There are many examples of the deleterious effects of short-termism in everyday life. If you put off learning new skills because of the tasks in front of you, you will never expand your horizons. If you decorate your house one piece at a time in isolation, you won’t end up with a cohesive décor. If there are additions to the tax code without any thought to long-term simplification, it eventually becomes a bloated mess.
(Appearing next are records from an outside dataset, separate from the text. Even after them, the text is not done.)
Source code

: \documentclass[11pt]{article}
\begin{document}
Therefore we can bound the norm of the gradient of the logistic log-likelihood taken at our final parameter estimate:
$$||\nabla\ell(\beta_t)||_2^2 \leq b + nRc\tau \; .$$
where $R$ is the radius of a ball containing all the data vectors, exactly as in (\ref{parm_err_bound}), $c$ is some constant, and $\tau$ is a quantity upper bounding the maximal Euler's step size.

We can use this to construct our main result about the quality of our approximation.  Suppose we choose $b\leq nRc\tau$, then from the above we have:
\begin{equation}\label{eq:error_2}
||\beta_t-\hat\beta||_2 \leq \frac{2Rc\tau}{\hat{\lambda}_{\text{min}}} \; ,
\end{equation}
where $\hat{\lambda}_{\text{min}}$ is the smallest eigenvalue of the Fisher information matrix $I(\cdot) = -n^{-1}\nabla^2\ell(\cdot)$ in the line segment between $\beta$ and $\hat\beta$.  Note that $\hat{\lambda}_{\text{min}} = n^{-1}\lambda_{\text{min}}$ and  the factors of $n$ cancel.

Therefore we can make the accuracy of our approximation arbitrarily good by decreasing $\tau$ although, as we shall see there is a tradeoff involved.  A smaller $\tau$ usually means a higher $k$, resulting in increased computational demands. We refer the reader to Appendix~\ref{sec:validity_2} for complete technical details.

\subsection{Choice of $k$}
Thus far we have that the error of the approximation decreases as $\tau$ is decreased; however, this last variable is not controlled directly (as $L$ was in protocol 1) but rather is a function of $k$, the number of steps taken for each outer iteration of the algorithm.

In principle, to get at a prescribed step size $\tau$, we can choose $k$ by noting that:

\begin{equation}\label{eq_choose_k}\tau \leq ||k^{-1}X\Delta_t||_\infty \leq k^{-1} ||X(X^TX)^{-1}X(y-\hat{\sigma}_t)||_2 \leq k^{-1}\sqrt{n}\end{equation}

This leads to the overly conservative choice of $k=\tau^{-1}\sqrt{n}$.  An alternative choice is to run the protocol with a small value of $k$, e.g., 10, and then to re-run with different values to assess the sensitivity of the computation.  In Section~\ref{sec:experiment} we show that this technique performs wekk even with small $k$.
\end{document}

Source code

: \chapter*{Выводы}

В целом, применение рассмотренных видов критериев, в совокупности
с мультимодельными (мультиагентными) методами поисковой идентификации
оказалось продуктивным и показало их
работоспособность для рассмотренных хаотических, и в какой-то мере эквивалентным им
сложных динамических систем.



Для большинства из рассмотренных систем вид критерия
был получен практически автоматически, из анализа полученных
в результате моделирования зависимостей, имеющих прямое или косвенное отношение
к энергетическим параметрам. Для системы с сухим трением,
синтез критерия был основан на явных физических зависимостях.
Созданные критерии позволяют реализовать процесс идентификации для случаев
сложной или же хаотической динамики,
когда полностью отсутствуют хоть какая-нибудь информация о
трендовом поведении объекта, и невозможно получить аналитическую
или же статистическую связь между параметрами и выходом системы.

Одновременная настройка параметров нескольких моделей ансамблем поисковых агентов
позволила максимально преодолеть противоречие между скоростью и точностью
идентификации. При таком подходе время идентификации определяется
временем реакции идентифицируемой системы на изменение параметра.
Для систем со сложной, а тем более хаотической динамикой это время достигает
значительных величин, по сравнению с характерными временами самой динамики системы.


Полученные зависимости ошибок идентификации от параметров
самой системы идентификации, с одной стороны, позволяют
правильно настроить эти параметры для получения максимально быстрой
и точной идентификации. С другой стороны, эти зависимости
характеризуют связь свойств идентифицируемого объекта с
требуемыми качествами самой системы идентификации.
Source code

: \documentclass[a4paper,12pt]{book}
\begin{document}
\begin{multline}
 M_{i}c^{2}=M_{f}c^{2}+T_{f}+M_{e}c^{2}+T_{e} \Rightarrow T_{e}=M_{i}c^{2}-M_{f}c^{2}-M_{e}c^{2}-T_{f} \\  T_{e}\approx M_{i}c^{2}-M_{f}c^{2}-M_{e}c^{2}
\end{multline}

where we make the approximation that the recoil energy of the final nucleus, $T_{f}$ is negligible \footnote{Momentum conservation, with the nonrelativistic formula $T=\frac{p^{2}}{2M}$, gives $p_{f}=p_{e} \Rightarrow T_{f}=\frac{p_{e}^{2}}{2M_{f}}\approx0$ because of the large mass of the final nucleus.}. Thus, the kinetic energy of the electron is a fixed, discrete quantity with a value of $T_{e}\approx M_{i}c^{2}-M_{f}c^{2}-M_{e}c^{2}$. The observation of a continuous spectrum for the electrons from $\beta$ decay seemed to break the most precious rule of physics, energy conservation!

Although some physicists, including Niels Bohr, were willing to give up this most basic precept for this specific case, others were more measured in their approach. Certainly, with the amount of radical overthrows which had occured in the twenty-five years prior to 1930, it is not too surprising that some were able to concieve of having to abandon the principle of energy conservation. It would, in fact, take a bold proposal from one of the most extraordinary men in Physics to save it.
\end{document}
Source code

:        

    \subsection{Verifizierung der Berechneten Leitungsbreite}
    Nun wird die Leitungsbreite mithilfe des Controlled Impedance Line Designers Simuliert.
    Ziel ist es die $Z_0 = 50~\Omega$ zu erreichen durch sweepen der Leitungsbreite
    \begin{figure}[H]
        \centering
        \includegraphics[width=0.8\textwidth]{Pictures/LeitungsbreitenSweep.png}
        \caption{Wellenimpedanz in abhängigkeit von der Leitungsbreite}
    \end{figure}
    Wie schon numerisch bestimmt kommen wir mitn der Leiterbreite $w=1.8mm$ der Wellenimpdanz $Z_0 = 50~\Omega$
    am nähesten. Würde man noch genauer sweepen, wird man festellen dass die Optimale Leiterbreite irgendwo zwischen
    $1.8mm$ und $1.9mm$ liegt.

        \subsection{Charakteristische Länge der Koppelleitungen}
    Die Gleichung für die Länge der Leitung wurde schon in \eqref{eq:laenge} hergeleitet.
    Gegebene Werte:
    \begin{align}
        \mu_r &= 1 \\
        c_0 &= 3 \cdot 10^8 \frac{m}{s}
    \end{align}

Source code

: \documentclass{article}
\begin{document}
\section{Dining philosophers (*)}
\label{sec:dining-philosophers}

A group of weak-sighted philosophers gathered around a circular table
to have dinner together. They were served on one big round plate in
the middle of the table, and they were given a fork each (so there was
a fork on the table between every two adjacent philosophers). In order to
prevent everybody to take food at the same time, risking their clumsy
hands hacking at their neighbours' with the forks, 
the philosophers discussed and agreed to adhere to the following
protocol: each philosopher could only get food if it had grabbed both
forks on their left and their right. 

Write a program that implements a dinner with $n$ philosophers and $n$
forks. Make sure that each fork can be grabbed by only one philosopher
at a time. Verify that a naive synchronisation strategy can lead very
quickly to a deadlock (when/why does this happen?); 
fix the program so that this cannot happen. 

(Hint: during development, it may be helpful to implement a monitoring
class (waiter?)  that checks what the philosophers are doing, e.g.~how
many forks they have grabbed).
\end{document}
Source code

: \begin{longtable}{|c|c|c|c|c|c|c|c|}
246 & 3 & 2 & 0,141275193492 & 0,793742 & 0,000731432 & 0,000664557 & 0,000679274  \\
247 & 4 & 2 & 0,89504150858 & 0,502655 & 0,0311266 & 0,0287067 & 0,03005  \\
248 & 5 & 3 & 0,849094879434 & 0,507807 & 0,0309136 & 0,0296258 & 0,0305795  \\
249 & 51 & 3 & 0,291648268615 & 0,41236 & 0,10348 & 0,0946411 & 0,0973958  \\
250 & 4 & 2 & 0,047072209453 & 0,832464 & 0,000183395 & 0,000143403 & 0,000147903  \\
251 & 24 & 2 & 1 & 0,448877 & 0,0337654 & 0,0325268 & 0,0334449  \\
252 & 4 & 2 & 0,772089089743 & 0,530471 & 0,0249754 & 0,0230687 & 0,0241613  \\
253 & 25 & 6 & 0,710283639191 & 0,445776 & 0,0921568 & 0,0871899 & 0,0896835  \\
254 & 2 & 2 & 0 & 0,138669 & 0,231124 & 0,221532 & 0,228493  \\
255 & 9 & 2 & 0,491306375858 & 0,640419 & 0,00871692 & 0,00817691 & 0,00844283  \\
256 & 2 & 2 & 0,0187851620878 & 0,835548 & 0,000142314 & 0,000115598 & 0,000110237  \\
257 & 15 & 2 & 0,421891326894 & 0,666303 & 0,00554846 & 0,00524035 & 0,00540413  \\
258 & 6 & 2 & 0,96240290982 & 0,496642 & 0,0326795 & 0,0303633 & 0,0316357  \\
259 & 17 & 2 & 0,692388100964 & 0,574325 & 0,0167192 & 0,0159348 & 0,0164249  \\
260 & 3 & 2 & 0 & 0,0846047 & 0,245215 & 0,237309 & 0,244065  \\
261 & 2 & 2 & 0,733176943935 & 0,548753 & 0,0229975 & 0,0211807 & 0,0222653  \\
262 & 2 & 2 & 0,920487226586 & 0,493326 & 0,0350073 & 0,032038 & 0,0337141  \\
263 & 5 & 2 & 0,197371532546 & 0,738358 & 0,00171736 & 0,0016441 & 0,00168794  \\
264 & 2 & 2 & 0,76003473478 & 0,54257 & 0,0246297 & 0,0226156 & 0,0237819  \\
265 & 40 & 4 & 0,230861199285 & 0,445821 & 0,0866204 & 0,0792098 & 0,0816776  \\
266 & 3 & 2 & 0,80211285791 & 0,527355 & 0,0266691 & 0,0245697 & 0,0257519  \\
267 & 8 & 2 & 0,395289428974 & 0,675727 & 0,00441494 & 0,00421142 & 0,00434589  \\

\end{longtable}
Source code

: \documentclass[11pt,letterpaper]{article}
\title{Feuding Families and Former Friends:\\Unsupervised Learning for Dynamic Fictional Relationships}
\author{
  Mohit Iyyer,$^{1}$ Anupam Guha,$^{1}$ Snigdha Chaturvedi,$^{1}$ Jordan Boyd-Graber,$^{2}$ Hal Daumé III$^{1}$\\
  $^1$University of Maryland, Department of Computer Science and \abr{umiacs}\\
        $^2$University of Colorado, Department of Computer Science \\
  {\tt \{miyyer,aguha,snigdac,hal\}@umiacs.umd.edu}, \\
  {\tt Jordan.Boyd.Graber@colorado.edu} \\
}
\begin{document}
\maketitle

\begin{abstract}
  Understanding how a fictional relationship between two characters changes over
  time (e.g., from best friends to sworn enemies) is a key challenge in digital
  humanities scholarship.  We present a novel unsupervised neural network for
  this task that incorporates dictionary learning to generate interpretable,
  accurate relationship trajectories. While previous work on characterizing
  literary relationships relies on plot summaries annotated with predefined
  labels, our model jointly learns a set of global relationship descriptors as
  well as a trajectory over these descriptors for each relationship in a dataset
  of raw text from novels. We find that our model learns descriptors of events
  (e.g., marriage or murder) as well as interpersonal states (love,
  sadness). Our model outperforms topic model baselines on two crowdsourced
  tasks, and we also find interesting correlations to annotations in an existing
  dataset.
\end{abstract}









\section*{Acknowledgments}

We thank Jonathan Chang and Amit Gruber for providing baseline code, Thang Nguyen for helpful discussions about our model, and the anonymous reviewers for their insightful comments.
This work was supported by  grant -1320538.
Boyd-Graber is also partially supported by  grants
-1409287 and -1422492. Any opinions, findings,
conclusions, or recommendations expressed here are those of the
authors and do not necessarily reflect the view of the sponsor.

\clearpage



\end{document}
The software industry has a name
for the consequences of short-termism: technical debt. The idea comes from writing code: if you prioritize short-term code fixes, or “hacks,” over long-term, well-designed code and processes, then you accumulate debt that will eventually have to be paid down by future code rewrites and refactors. Accumulating technical debt isn’t necessarily harmful—it can help projects move along faster in the short term—but it should be done as a conscientious observer, not as an unaware boiling frog.
If you have been involved in any small home repairs, you’re probably familiar with this model. When something small is broken, many people opt for a short-term fix today, DIY-style (or even duct-tape-style), because it is cheaper and faster. However, these “fixes,” which may not be up to building standards, may cost you in the long run. In particular, the item may need to be repaired again at greater cost, such as when you want to sell your home.
Startup culture has extended this concept to other forms of “debt”: Management debt is the failure to put long-term management team members or processes in place. Design debt means not having a cohesive product design language or brand style guide. Diversity debt refers to neglecting to make necessary hires to ensure a diverse team. This model can likewise be extended to any area to describe the unintended consequences of short-term thinking: relationship debt, diet debt, cleaning debt.
Technical Debt
Customer’s view
Developer’s view
In these scenarios, you need to keep up with your “payments” or else the debt can become overwhelming: the out-of-control messy house, the expanding waistline, or the deteriorating relationship. These outstanding debts impact your long-term flexibility. The general model for this impact comes from economics and is called path dependence, meaning that the set of decisions, or paths, available to you now is dependent on your past decisions.